**Stored data**

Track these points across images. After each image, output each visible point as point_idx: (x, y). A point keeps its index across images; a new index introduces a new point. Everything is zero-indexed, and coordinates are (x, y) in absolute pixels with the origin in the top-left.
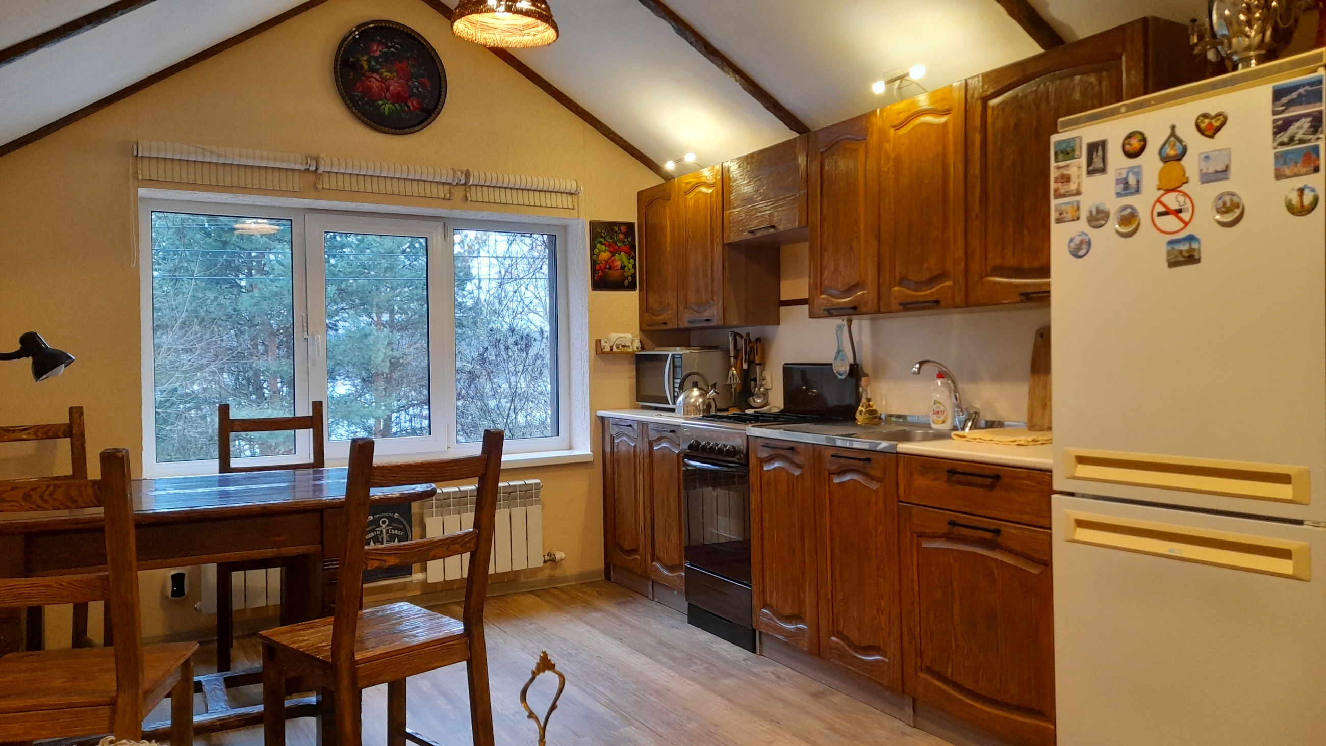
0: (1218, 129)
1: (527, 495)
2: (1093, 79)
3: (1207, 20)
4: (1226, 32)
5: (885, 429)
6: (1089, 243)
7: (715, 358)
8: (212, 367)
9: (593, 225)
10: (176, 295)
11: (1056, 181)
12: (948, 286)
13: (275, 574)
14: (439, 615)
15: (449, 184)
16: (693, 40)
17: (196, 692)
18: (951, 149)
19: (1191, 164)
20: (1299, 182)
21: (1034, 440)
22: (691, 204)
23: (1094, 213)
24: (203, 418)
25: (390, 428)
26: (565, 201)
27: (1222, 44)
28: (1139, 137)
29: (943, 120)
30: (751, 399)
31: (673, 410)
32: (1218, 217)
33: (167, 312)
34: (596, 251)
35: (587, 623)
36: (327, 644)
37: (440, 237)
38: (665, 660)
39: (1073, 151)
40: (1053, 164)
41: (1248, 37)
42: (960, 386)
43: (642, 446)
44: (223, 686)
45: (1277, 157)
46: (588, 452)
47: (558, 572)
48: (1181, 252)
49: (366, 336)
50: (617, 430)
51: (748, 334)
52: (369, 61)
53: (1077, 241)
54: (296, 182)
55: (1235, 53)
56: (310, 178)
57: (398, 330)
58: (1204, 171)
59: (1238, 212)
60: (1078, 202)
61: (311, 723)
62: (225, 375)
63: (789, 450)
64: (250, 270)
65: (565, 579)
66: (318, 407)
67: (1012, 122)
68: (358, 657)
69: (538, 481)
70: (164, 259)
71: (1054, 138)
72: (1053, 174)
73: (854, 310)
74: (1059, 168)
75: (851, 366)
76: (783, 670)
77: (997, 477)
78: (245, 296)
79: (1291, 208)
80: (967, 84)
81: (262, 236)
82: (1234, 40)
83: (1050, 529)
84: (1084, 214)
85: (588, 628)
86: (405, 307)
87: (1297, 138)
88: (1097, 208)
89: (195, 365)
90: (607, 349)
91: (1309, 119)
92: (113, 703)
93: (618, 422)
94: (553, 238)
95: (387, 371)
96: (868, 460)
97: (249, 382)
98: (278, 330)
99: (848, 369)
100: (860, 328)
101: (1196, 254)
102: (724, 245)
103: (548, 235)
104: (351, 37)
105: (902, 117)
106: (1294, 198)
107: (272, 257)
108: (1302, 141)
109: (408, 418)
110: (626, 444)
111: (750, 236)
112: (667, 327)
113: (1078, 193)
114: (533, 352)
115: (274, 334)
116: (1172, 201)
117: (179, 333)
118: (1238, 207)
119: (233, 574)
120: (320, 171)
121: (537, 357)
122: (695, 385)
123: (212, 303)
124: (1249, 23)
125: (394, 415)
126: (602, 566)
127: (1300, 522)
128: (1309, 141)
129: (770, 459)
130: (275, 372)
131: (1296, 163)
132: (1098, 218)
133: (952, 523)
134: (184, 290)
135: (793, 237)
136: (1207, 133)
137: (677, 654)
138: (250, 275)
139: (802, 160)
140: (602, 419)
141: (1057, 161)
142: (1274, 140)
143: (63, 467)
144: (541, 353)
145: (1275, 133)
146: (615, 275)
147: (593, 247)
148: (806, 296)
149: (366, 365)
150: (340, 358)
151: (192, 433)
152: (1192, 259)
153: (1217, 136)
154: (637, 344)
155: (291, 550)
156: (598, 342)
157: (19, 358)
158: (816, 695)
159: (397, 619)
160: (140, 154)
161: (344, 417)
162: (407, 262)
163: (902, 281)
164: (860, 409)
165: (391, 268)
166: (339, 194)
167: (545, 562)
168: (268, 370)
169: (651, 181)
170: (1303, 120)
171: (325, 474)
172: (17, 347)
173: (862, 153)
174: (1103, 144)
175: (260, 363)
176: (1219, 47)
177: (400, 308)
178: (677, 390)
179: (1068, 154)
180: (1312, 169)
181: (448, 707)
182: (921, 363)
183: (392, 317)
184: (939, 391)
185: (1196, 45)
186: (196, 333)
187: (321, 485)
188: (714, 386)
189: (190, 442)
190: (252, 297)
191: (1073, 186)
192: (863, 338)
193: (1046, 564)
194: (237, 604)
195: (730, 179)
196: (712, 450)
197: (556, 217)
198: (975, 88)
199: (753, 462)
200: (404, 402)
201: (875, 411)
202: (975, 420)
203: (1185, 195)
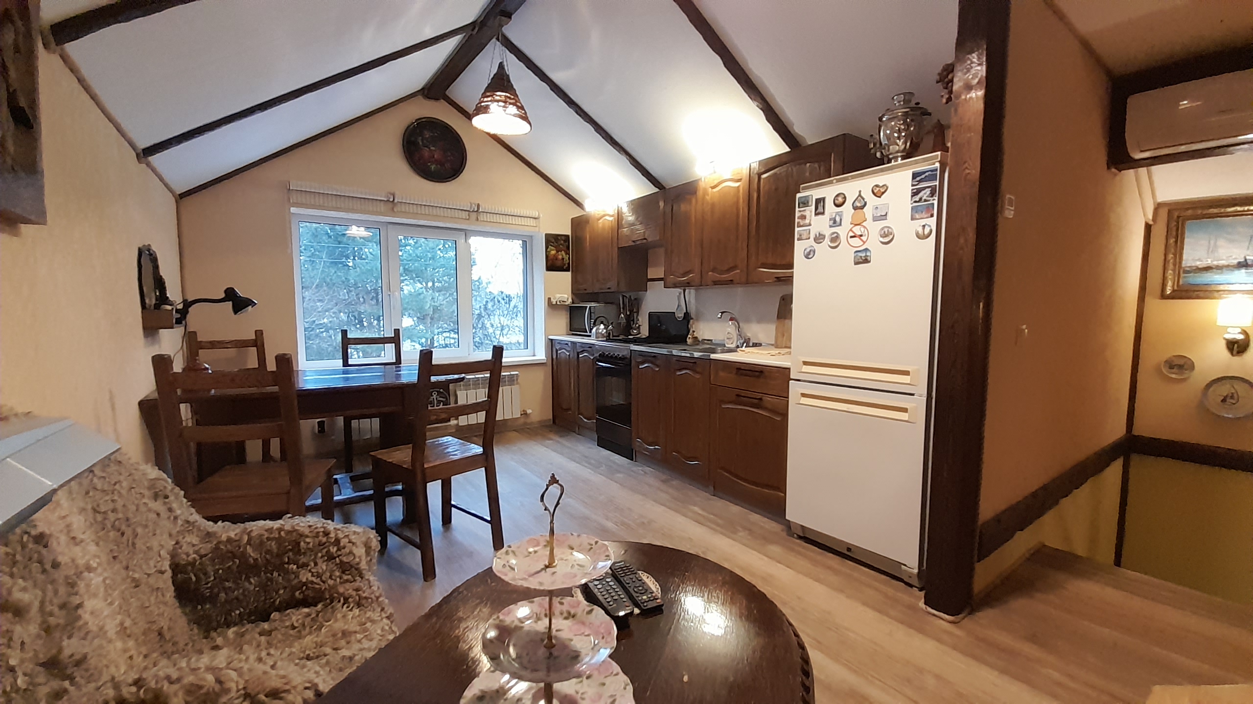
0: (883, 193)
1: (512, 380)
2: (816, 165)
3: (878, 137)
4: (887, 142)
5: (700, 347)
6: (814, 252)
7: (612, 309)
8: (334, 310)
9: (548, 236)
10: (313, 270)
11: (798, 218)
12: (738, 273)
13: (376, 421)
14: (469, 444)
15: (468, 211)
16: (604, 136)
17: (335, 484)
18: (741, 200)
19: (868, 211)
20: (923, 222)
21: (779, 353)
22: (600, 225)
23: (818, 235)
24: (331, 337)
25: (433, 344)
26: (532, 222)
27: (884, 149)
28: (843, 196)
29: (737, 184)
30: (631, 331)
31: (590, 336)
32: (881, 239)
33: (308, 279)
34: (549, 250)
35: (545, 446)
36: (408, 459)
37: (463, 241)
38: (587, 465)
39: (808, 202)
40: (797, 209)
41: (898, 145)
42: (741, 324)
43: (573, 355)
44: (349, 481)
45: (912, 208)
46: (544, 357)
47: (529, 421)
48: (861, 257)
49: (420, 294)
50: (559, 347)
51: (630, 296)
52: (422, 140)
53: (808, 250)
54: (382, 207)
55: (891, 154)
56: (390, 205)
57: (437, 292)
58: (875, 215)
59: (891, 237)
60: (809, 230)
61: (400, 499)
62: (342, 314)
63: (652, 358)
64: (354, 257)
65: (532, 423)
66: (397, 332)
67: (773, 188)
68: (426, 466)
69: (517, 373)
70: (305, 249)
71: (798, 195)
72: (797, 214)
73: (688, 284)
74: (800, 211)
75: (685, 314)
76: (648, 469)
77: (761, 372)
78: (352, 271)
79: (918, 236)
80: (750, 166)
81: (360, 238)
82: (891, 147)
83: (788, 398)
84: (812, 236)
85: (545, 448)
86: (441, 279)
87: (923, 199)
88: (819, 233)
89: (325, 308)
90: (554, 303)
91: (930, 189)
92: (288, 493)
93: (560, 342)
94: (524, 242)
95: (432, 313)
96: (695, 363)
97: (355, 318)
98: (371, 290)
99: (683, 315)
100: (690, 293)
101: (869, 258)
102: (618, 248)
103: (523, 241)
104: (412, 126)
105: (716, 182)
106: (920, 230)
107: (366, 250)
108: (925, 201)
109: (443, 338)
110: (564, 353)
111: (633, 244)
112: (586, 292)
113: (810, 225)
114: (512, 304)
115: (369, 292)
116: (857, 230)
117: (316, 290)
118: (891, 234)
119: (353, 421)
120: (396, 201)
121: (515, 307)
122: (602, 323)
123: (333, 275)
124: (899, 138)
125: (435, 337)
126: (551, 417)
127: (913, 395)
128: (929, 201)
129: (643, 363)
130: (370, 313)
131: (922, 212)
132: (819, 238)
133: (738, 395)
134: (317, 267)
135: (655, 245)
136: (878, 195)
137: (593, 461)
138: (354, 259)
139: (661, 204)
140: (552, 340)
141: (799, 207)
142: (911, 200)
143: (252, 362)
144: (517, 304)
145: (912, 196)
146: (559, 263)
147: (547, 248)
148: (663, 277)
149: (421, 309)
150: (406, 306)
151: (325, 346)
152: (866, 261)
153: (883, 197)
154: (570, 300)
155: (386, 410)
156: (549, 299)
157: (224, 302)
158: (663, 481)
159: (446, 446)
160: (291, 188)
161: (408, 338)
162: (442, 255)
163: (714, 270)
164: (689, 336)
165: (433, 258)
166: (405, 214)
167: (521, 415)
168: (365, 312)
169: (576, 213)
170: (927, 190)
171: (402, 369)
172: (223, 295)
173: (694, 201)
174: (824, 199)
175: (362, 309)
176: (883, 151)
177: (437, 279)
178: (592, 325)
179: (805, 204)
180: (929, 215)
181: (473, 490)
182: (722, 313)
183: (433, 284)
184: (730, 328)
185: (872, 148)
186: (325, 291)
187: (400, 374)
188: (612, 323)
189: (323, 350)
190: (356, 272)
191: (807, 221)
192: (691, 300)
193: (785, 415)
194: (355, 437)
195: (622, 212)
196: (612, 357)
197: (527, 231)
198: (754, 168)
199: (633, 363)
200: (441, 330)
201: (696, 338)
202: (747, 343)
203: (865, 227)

**Brief**
Your task is to restate, word for word, only those lines above that fall between the line holding "9: (593, 225)" and the line holding "38: (665, 660)", inclusive.

**Solved exercise**
9: (593, 225)
10: (176, 295)
11: (1056, 181)
12: (948, 286)
13: (275, 574)
14: (439, 615)
15: (449, 184)
16: (693, 40)
17: (196, 692)
18: (951, 149)
19: (1191, 164)
20: (1299, 182)
21: (1034, 440)
22: (691, 204)
23: (1094, 213)
24: (203, 418)
25: (390, 428)
26: (565, 201)
27: (1222, 44)
28: (1139, 137)
29: (943, 120)
30: (751, 399)
31: (673, 410)
32: (1218, 217)
33: (167, 312)
34: (596, 251)
35: (587, 623)
36: (327, 644)
37: (440, 237)
38: (665, 660)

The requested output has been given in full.